WHAT IS NEEDED ->
Please render every line of text in the listing below as a numbered list, leaving out blank lines and the pictures.

----- RECORDS SHOWN

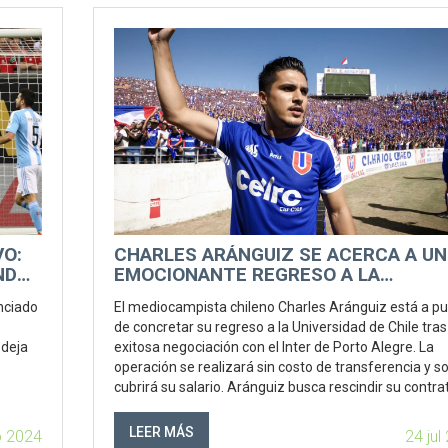
VO:
CHARLES ARÁNGUIZ SE ACERCA A UN
NDO
EMOCIONANTE REGRESO A LA
UNIVERSIDAD DE CHILE
nciado
El mediocampista chileno Charles Aránguiz está a p
de concretar su regreso a la Universidad de Chile tra
 deja
exitosa negociación con el Inter de Porto Alegre. La
operación se realizará sin costo de transferencia y so
cubrirá su salario. Aránguiz busca rescindir su contra
actual para fortalecer el mediocampo de la 'U'.
quipo.
LEER MÁS
o 2024
24 jul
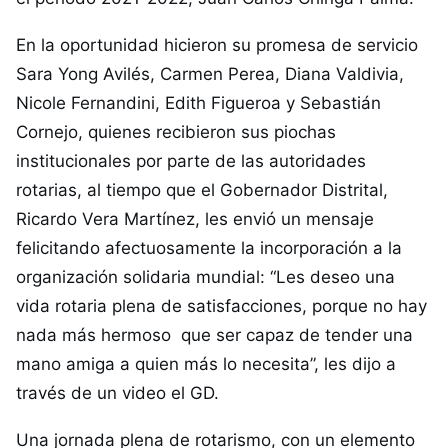
En la oportunidad hicieron su promesa de servicio
Sara Yong Avilés, Carmen Perea, Diana Valdivia,
Nicole Fernandini, Edith Figueroa y Sebastián
Cornejo, quienes recibieron sus piochas
institucionales por parte de las autoridades
rotarias, al tiempo que el Gobernador Distrital,
Ricardo Vera Martínez, les envió un mensaje
felicitando afectuosamente la incorporación a la
organización solidaria mundial: “Les deseo una
vida rotaria plena de satisfacciones, porque no hay
nada más hermoso que ser capaz de tender una
mano amiga a quien más lo necesita”, les dijo a
través de un video el GD.
Una jornada plena de rotarismo, con un elemento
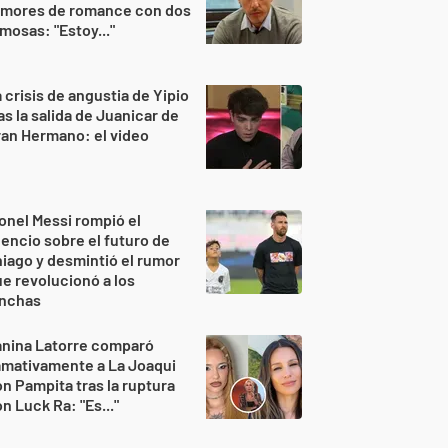
umores de romance con dos
mosas: "Estoy..."
 crisis de angustia de Yipio
as la salida de Juanicar de
an Hermano: el video
onel Messi rompió el
lencio sobre el futuro de
iago y desmintió el rumor
e revolucionó a los
inchas
anina Latorre comparó
amativamente a La Joaqui
n Pampita tras la ruptura
n Luck Ra: "Es..."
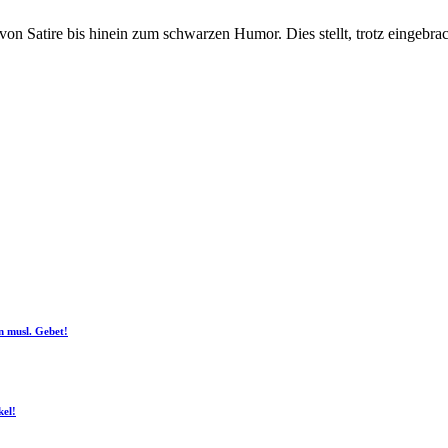
on Satire bis hinein zum schwarzen Humor. Dies stellt, trotz eingebra
n musl. Gebet!
kel!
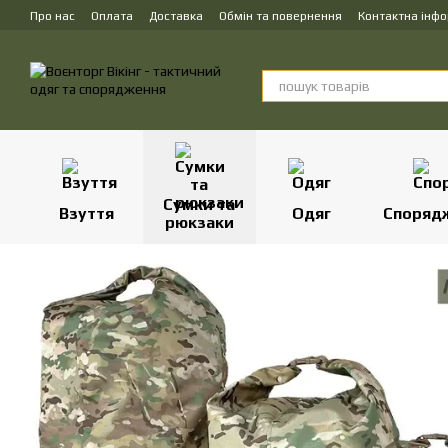
Перейти до основного контенту
Про нас
Оплата
Доставка
Обмін та повернення
Контактна інф
Сумки та
Взуття
Одяг
Споряд
рюкзаки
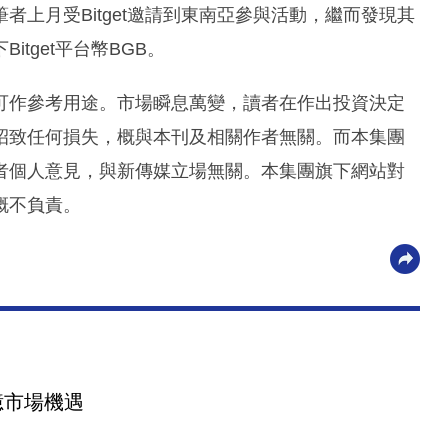
上月受Bitget邀請到東南亞參與活動，繼而發現其
tget平台幣BGB。
可作參考用途。市場瞬息萬變，讀者在作出投資決定
招致任何損失，概與本刊及相關作者無關。而本集團
者個人意見，與新傳媒立場無關。本集團旗下網站對
概不負責。
億市場機遇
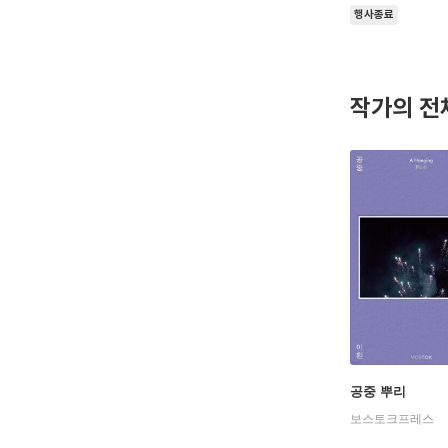
행사종료
작가의 전
공중 뿌리
보스토크프레스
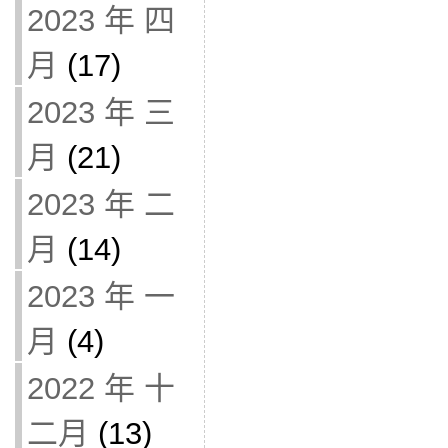
2023 年 四
月
(17)
2023 年 三
月
(21)
2023 年 二
月
(14)
2023 年 一
月
(4)
2022 年 十
二月
(13)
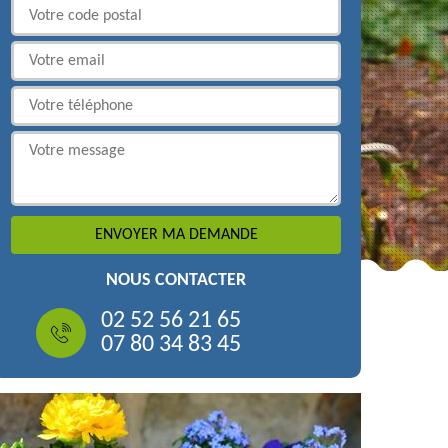
NOUS CONTACTER
02 52 56 21 65
07 80 34 83 45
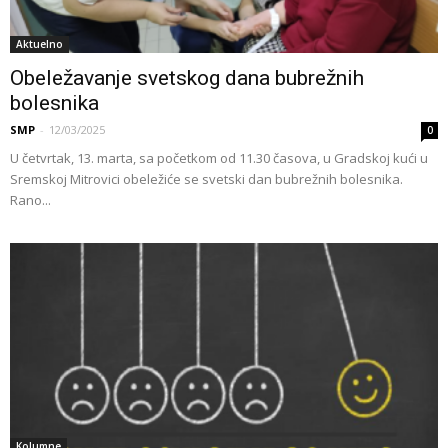
Aktuelno
Obeležavanje svetskog dana bubrežnih
bolesnika
SMP
-
12/03/2025
0
U četvrtak, 13. marta, sa početkom od 11.30 časova, u Gradskoj kući u
Sremskoj Mitrovici obeležiće se svetski dan bubrežnih bolesnika.
Rano...
Kolumne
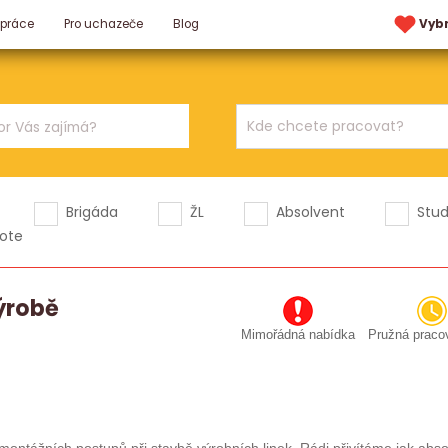
 práce
Pro uchazeče
Blog
Vyb
Brigáda
ŽL
Absolvent
Stu
ote
ýrobě
Mimořádná nabídka
Pružná praco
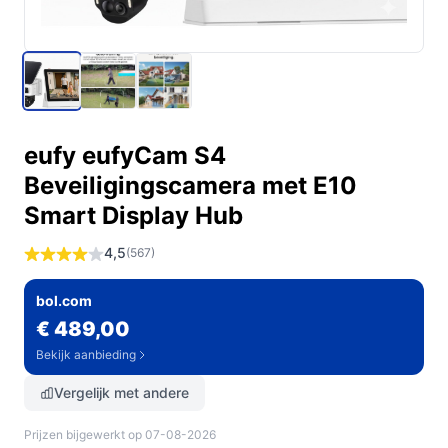
eufy eufyCam S4
Beveiligingscamera met E10
Smart Display Hub
4,5
(567)
bol.com
€ 489,00
Bekijk aanbieding
Vergelijk met andere
Prijzen bijgewerkt op 07-08-2026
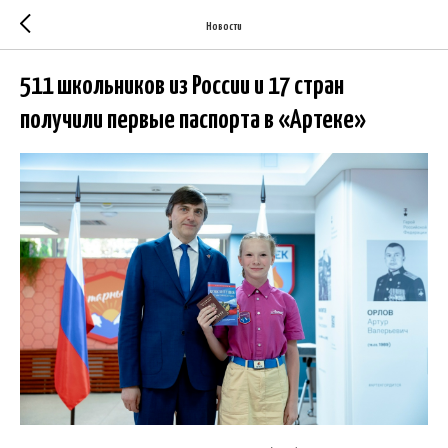
Новости
511 школьников из России и 17 стран
получили первые паспорта в «Артеке»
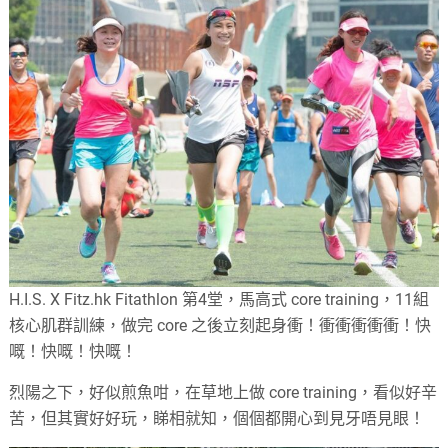
H.I.S. X Fitz.hk Fitathlon 第4堂，馬高式 core training，11組
核心肌群訓練，做完 core 之後立刻起身衝！衝衝衝衝衝！快
嘅！快嘅！快嘅！
烈陽之下，好似煎魚咁，在草地上做 core training，看似好辛
苦，但其實好好玩，睇相就知，個個都開心到見牙唔見眼！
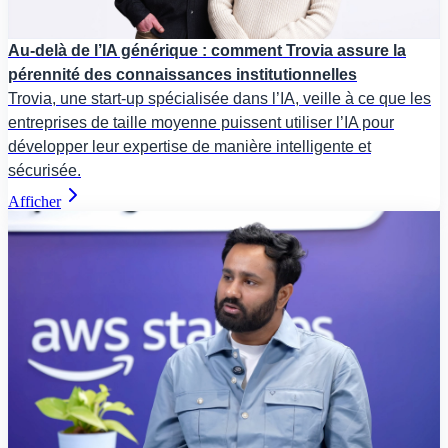
Au-delà de l’IA générique : comment Trovia assure la
pérennité des connaissances institutionnelles
Trovia, une start-up spécialisée dans l’IA, veille à ce que les
entreprises de taille moyenne puissent utiliser l’IA pour
développer leur expertise de manière intelligente et
sécurisée.
Afficher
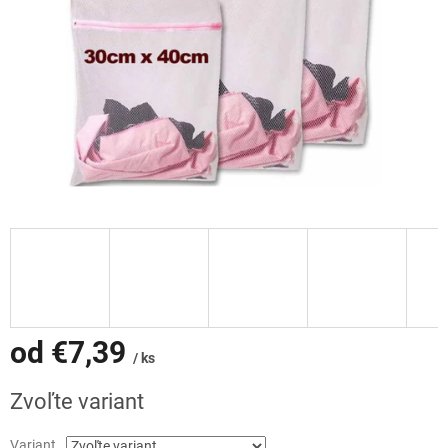
od
€7,39
/ ks
Jednotková
Zvoľte variant
cena:
Variant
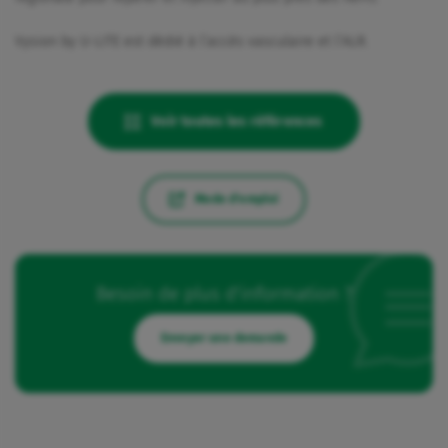
Vysion by U-LITE est dédié à l’accès vasculaire et l’ALR.
Voir toutes les références
Mode d'emploi
Besoin de plus d'information ?
Envoyer une demande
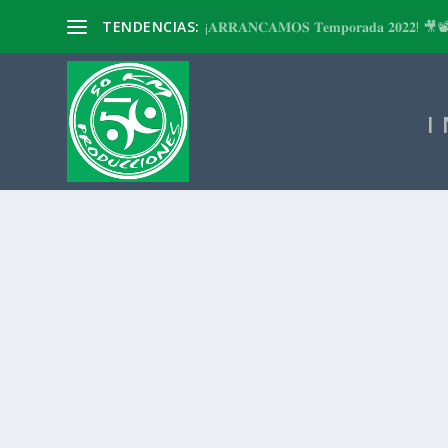
TENDENCIAS:
¡𝐀𝐑𝐑𝐀𝐍𝐂𝐀𝐌𝐎𝐒 𝐓𝐞𝐦𝐩𝐨𝐫𝐚𝐝𝐚 𝟐𝟎𝟐𝟐! 🎥
I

----------

REPLY ->
1. VO:
2. CHARLES ARÁNGUIZ SE ACERCA A UN
3. NDO
4. EMOCIONANTE REGRESO A LA
5. UNIVERSIDAD DE CHILE
6. nciado
7. El mediocampista chileno Charles Aránguiz está a p
8. de concretar su regreso a la Universidad de Chile tra
9.  deja
10. exitosa negociación con el Inter de Porto Alegre. La
11. operación se realizará sin costo de transferencia y so
12. cubrirá su salario. Aránguiz busca rescindir su contra
13. actual para fortalecer el mediocampo de la 'U'.
14. quipo.
15. LEER MÁS
16. o 2024
17. 24 jul
18. En la oportunidad hicieron su promesa de servicio
19. Sara Yong Avilés, Carmen Perea, Diana Valdivia,
20. Nicole Fernandini, Edith Figueroa y Sebastián
21. Cornejo, quienes recibieron sus piochas
22. institucionales por parte de las autoridades
23. rotarias, al tiempo que el Gobernador Distrital,
24. Ricardo Vera Martínez, les envió un mensaje
25. felicitando afectuosamente la incorporación a la
26. organización solidaria mundial: “Les deseo una
27. vida rotaria plena de satisfacciones, porque no hay
28. nada más hermoso que ser capaz de tender una
29. mano amiga a quien más lo necesita”, les dijo a
30. través de un video el GD.
31. Una jornada plena de rotarismo, con un elemento
32. umores de romance con dos
33. mosas: "Estoy..."
34.  crisis de angustia de Yipio
35. as la salida de Juanicar de
36. an Hermano: el video
37. onel Messi rompió el
38. lencio sobre el futuro de
39. iago y desmintió el rumor
40. e revolucionó a los
41. inchas
42. anina Latorre comparó
43. amativamente a La Joaqui
44. n Pampita tras la ruptura
45. n Luck Ra: "Es..."
46. on Satire bis hinein zum schwarzen Humor. Dies stellt, trotz eingebra
47. n musl. Gebet!
48. kel!
49. Перейти до основного контенту
50. Про нас
51. Оплата
52. Доставка
53. Обмін та повернення
54. Контактна інф
55. Сумки та
56. Взуття
57. Одяг
58. Споряд
59. рюкзаки
60. 上月受Bitget邀請到東南亞參與活動，繼而發現其
61. tget平台幣BGB。
62. 可作參考用途。市場瞬息萬變，讀者在作出投資決定
63. 招致任何損失，概與本刊及相關作者無關。而本集團
64. 者個人意見，與新傳媒立場無關。本集團旗下網站對
65. 概不負責。
66. 億市場機遇
67. 행사종료
68. 작가의 전
69. 공중 뿌리
70. 보스토크프레스
71. 2023 年 四
72. 月
73. (17)
74. 2023 年 三
75. 月
76. (21)
77. 2023 年 二
78. 月
79. (14)
80. 2023 年 一
81. 月
82. (4)
83. 2022 年 十
84. 二月
85. (13)
86. NOUS CONTACTER
87. 02 52 56 21 65
88. 07 80 34 83 45
89. Aktuelno
90. Obeležavanje svetskog dana bubrežnih
91. bolesnika
92. SMP
93. -
94. 12/03/2025
95. 0
96. U četvrtak, 13. marta, sa početkom od 11.30 časova, u Gradskoj kući u
97. Sremskoj Mitrovici obeležiće se svetski dan bubrežnih bolesnika.
98. Rano...
99. Kolumne
100.  práce
101. Pro uchazeče
102. Blog
103. Vyb
104. Brigáda
105. ŽL
106. Absolvent
107. Stu
108. ote
109. ýrobě
110. Mimořádná nabídka
111. Pružná praco
112. eufy eufyCam S4
113. Beveiligingscamera met E10
114. Smart Display Hub
115. 4,5
116. (567)
117. bol.com
118. € 489,00
119. Bekijk aanbieding
120. Vergelijk met andere
121. Prijzen bijgewerkt op 07-08-2026
122. Новости
123. 511 школьников из России и 17 стран
124. получили первые паспорта в «Артеке»
125. H.I.S. X Fitz.hk Fitathlon 第4堂，馬高式 core training，11組
126. 核心肌群訓練，做完 core 之後立刻起身衝！衝衝衝衝衝！快
127. 嘅！快嘅！快嘅！
128. 烈陽之下，好似煎魚咁，在草地上做 core training，看似好辛
129. 苦，但其實好好玩，睇相就知，個個都開心到見牙唔見眼！
130. Au-delà de l’IA générique : comment Trovia assure la
131. pérennité des connaissances institutionnelles
132. Trovia, une start-up spécialisée dans l’IA, veille à ce que les
133. entreprises de taille moyenne puissent utiliser l’IA pour
134. développer leur expertise de manière intelligente et
135. sécurisée.
136. Afficher
137. od
138. €7,39
139. / ks
140. Jednotková
141. Zvoľte variant
142. cena:
143. Variant
144. Vysion by U-LITE est dédié à l’accès vasculaire et l’ALR.
145. Voir toutes les références
146. Mode d'emploi
147. Besoin de plus d'information ?
148. Envoyer une demande
149. TENDENCIAS:
150. ¡𝐀𝐑𝐑𝐀𝐍𝐂𝐀𝐌𝐎𝐒 𝐓𝐞𝐦𝐩𝐨𝐫𝐚𝐝𝐚 𝟐𝟎𝟐𝟐! 🎥
151. I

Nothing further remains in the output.